### Breve esercizio A
Riporta fedelmente il passo del testo su fascismo e neofascismo che va da "Fascismo e neofascismo: la" giù fino a "di un secolo.".
### Breve esercizio B
Rispondi, per favore, a queste domande sul testo su fascismo e neofascismo:
(i) Di quale centenario trattano le rievocazioni citate all'inizio?
(ii) Su quale frattura nasce il fascismo?
(iii) Quanto tempo dopo la Francia e la Germania l'Italia entra in guerra?
### Breve esercizio C
Prosegui il testo su fascismo e neofascismo dal punto in cui si ferma.

Fascismo e neofascismo: la chiusura del cerchio?

La lettura di molte rievocazioni e analisi che sono state dedicate, in questi giorni, al centenario della fondazione dei fasci di combattimento ha suggerito una riflessione sulle “linee di...

La lettura di molte rievocazioni e analisi che sono state dedicate, in questi giorni, al centenario della fondazione dei fasci di combattimento ha suggerito una riflessione sulle “linee di faglia” che hanno attraversato il sistema politico italiano nel corso di un secolo.

Una riflessione in conclusione della quale ci si può rivolgere una domanda: ci troviamo forse nella condizione di una sorta di “chiusura del cerchio” rispetto alla fase di origine del fascismo?

Riassumo brevemente il filo di un ragionamento che pure appare molto complesso da sviluppare e che forse meriterebbe maggior livello di argomentazione.

Andando però per ordine e per sintesi.

Il fascismo nasce sulla frattura interventisti/neutralisti verificatasi sul piano europeo all scoppio della prima guerra mondiale.

Il PSI italiano, al contrario dell’SPD e del PSF (l’Italia entra in guerra un anno dopo la Francia e la Germania), non vota i crediti di guerra e non entra in alcuna “union sacrée”.

### Dati registrati
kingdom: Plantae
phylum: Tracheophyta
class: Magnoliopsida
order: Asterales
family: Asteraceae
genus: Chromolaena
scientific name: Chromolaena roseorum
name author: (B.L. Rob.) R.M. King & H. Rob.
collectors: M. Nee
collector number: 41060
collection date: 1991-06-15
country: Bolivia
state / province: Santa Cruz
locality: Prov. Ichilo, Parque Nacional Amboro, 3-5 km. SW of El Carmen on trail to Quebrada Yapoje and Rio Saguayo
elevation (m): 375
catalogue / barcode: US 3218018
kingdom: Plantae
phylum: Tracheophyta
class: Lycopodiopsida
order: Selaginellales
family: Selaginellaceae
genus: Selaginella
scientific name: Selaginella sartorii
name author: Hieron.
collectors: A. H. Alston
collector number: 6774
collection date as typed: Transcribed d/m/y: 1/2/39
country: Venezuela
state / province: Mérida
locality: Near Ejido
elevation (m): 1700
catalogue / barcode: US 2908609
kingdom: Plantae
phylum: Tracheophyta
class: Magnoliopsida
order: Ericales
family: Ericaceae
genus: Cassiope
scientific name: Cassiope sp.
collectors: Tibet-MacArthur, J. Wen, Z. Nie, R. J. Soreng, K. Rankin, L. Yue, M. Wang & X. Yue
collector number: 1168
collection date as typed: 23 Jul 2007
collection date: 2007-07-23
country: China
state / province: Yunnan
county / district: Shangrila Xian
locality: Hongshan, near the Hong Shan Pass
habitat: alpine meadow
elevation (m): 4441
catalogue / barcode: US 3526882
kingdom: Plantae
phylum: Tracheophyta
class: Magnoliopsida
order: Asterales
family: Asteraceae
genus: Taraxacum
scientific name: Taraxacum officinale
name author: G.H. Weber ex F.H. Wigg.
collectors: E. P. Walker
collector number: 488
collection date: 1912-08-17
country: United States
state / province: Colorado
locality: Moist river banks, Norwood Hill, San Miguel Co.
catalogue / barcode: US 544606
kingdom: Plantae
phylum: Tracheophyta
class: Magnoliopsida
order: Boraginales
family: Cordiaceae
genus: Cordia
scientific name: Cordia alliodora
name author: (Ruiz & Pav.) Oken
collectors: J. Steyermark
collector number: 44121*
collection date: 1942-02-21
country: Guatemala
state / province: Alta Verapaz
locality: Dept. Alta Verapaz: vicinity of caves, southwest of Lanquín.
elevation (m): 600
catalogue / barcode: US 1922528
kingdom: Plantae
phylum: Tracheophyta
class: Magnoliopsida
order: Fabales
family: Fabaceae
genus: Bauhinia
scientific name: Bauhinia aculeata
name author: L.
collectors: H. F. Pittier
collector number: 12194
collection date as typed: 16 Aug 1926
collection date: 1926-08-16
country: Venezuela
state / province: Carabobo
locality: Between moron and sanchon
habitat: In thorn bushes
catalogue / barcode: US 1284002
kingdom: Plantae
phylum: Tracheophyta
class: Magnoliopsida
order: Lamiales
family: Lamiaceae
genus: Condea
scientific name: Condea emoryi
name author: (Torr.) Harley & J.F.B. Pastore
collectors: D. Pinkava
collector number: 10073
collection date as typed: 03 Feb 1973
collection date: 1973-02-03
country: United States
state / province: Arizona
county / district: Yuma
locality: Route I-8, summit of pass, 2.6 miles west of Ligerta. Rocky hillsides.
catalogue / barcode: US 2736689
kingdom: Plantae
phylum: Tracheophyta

### Soluzione esercizio A
Fascismo e neofascismo: la chiusura del cerchio?

La lettura di molte rievocazioni e analisi che sono state dedicate, in questi giorni, al centenario della fondazione dei fasci di combattimento ha suggerito una riflessione sulle “linee di...

La lettura di molte rievocazioni e analisi che sono state dedicate, in questi giorni, al centenario della fondazione dei fasci di combattimento ha suggerito una riflessione sulle “linee di faglia” che hanno attraversato il sistema politico italiano nel corso di un secolo.

### Soluzione esercizio B
(i) Il centenario della fondazione dei fasci di combattimento.
(ii) Sulla frattura tra interventisti e neutralisti.
(iii) Un anno dopo.

### Soluzione esercizio C
Il PSI porterà questa sua posizione avanti fino a partecipare ufficialmente alle conferenze pacifiste di Zimmerwald e Kienthal egemonizzate dai rivoluzionari russi che nel 1917 riusciranno a dare vittoriosamente l’assalto al “Palazzo d’Inverno”.

Alla posizione dei socialisti ufficiali si opposero forze disomogenee tra socialisti interventisti, sindacalisti rivoluzionari, futuristi, decadentisti dannunziani in nome del “vitalismo”, della “giovanilismo”, della necessità di “non perdere l’appuntamento con la storia”.

Saranno questi soggetti a guerra finita, in nome dell’antipolitica da esercitarsi rispetto ai partiti in allora esistenti (e in particolare rispetto al PSI), della “vittoria mutilata”, dell’arditismo cresciuto nel corso degli eventi bellici a dare origine al fascismo: forze tra loro contraddittorie, confuse, prive di un ordine strategico preciso.

Si potrebbe riassumere che, alla fine, con il fascismo trionfa una sorta di “antipolitica situazionista” che rapidamente mette radici e si trasforma in regime approfittando una fase di fortissimo sbandamento sociale.

Mi rendo ben conto delle semplificazioni e me ne scuso ma non si può non evitare, leggendo questi passaggi appena enunciati nella loro schematicità, ad avere di fronte nell’attualità uno stato di cose che sembra quasi chiudere il cerchio con gli esiti degli avvenimenti di allora.

Troviamo indubitabili analogie nella velocità della presa del potere e della rozzezza delle argomentazioni con cui M5S e Lega si sono misurati con l’attualità.

Attualità contraddistinta da uno scompaginamento sociale dal quale emerge una forte richiesta di “democrazia del pubblico” che i mezzi di comunicazione di massa hanno presto mutato in “democrazia recitativa”.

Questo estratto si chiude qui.